23 CRAM – R(iver) inside CAM (a river which runs through Cambridge).

11 comments on “Saturday Times 24807 (26th March)”

  1. 36’45”, fast for me. I’m glad you looked up ‘cockamamie’; I’d always unthinkingly assumed it was yet another Yiddishism. But the ‘decalcomania’ explanation doesn’t convince. Interesting to find both ‘cockamamie’ and ‘lollapalooza’ in the same puzzle; words I’d associate with, say, Jimmy Durante, but in any case no one alive.
  2. An hour with some use of aids for the silly unknowns.

    I had no trouble solving 19ac but must have wasted an additional 30 minutes after completing the grid trying to discover how the clue worked before giving up and putting the puzzle aside until this morning. I don’t like the wordplay (who keeps count?) or the lack of a proper definition.

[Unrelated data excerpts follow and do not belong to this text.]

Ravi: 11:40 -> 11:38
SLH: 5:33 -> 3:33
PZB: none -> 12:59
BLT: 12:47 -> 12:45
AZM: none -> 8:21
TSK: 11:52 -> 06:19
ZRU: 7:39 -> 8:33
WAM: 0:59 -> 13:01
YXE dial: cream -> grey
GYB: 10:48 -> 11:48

  3. Having safely negoiated the Scylla of “Lollapalooza” and the Charybdis of “cockamamie”, I foundered in the Bab el Mandeb Straits (I only know of them from my old school song) of “coarsest” by putting “crassest”. I couldn’t parse the latter word adequately but it felt right and I was anxious to post a decent (for me) time. This week, same thing; rushing to get in under the hour mark for the first time on a Saturday I misspelt the first word in 1ac. In the old days it might have taken me hours or even days to get there, but if I did complete the grid it was generally correct. The curse of the competitive urge!
    1. I know what you mean!
      I never used to think about how long these things took me until I discovered this blog. Now I’m obsessed with it. Many people quite sensibly prefer to take their time and savour each clue, but I’m afraid I can’t resist the urge to try to get faster. On the whole I think I enjoy the puzzles more now that I am testing myself and comparing my times with others on a daily basis. I’ve also got marginally – but noticeably – better at it.
      1. I agree with you, keriothe. By pushing myself, I feel I’ve improved in my ability to understand clues. I know my times have improved markedly…despite egregious errors!
  4. What a strange puzzle. Two really odd words that I’d never come across before but as you say easily gettable from wordplay + Chambers. A definition I still don’t really understand at 19A “left making this” eh? And thank you for explaining 7D – should have seen that but kept trying to make sense of the first “flounder” to mean “sink”. The rest was straightforward for a standard fare puzzle.
    1. I think the idea is that, having left, one has made one’s adieu so there’s a sort of clue in the surface reading as to what the answer might be. But it’s all a bit unconventional and somewhat dodgy cluing in my opinion.
  5. I coped with COCKAMAMIE and PANJANDRUM, both of which I knew, but foundered on LOLLAPALOOZA which I had to get entirely from the cryptic. I could see it was going to be a fandabidozy sort of word. I read a lot of American popular fiction but this was a new one for me. It felt like over an hour but turned out to be 44 minutes of hard slog.
  6. I did this in about 20 minutes, but with an error: the submitted version of my puzzle has DRUM for 23dn. I may be going mad but I’m pretty darned certain I didn’t write that. It also happens to be the end of the clue above (8dn). Has anyone else ever experienced this sort of thing?
    I must say I liked seeing LOLLAPALOOZA, COCKAMAMIE and PANJANDRUM in here, particularly as the wordplay made the spelling very clear. I’ve heard all these words before: I know LOLLAPALOOZA as the name of a music festival. I’m not sure what kind of music: loud, presumably.
  7. 9:24 for me. LOLLAPALOOZA should be familiar to the Musical Mafia as it’s the title of a piece by John Adams, but that’s the only context I’ve come across it in.